На получку слетаются пчелки-кредиторы и все разбирают до копеечки, покупают тут же водки, он задерживается здесь же и тоже угощается, и ему дают понять, что он опять должен. Они все помнят, все его долги. Но он зато тоже летает в те места, где пьют, священны для него дни гибели друзей и их дни рождения, только к тому дикому, что шастает в дом через окно, он ездить уже зарекся, дважды его угостили там по голове.
Все реже его пускают в дома, где застолье.

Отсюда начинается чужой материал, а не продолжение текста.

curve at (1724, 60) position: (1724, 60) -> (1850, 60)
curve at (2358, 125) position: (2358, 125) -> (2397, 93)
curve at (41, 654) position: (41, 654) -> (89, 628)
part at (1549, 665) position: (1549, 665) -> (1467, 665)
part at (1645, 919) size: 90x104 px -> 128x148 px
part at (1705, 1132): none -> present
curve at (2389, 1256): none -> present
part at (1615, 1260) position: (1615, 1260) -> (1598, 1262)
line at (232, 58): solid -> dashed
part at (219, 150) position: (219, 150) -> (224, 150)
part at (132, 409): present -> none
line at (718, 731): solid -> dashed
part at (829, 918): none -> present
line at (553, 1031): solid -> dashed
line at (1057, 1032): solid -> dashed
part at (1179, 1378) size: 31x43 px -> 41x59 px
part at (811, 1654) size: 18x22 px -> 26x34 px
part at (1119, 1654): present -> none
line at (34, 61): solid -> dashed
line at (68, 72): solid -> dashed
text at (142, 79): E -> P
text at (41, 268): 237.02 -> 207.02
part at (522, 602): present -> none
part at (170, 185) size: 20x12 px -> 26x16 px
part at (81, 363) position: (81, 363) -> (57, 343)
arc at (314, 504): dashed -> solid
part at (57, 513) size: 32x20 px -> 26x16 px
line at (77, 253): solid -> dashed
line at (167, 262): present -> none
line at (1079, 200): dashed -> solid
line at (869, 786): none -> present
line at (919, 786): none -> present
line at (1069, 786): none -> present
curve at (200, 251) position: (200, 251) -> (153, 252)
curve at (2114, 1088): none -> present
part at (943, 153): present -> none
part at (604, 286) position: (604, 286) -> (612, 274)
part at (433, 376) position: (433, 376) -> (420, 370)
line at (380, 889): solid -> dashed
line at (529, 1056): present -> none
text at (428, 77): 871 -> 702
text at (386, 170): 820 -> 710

Страшно сузился круг, свернулся до диванчика без белья на кухне, до бритвы (отцовской) и до его пенсионного удостоверения, с которым он проходит сквозь контролеров. Там обозначен, кстати, год рождения, семьдесят пять лет назад, но кто это будет разбирать, и бесплатный проезд ему пока обеспечен, пока не принят закон об отмене льгот. Ест он мало, неохотно, почти совсем не ест, но жужжание все раздается, оп-ля! И к нему повадился ходить сосед с бутылкой, приличный молодой человек, с женой которого хороводится, дружит пчелкина мать. Выросло новое поколение пчелок, но объединились теперь женщины, и вполне определенно жена соседа кричала у лифта, что не потерпит гомосексуализма, приехали. Мать, а что мать, все меры ею приняты, и так они не разговаривают, и так все заперто, не уборную же замыкать на амбарный замок! Чем они там развлекаются, жужжала соседка, жжу, жжу, а бедная пчелка, вылупив глазки, сидит на своем диванчике на кухне, слушая, как мать открыла дверь на крик и звонок, и вот они уже в прихожей, сердечко колотится. Куда уйти?
Тут же в кухне под диванчиком два отцовских чемодана с грязным, а также стоят ботинки, найденные в прихожей, мать где-то надыбала, на какой-то помойке, вполне целые, зимние. Все-таки она о нем думает, беспрерывно думает, о чем же еще ей думать, дни и ночи она о нем думает, безмолвная, суровая. Пчелка лежит под крик соседки на своем диванчике, свернувшись как плод в утробе, лежит на старой, засаленной диванной подушке своей чисто выбритой мужской щекой и думает, думает. Господи, этого еще мне не хватало, этого еще недоставало, нет места на земле, нет места.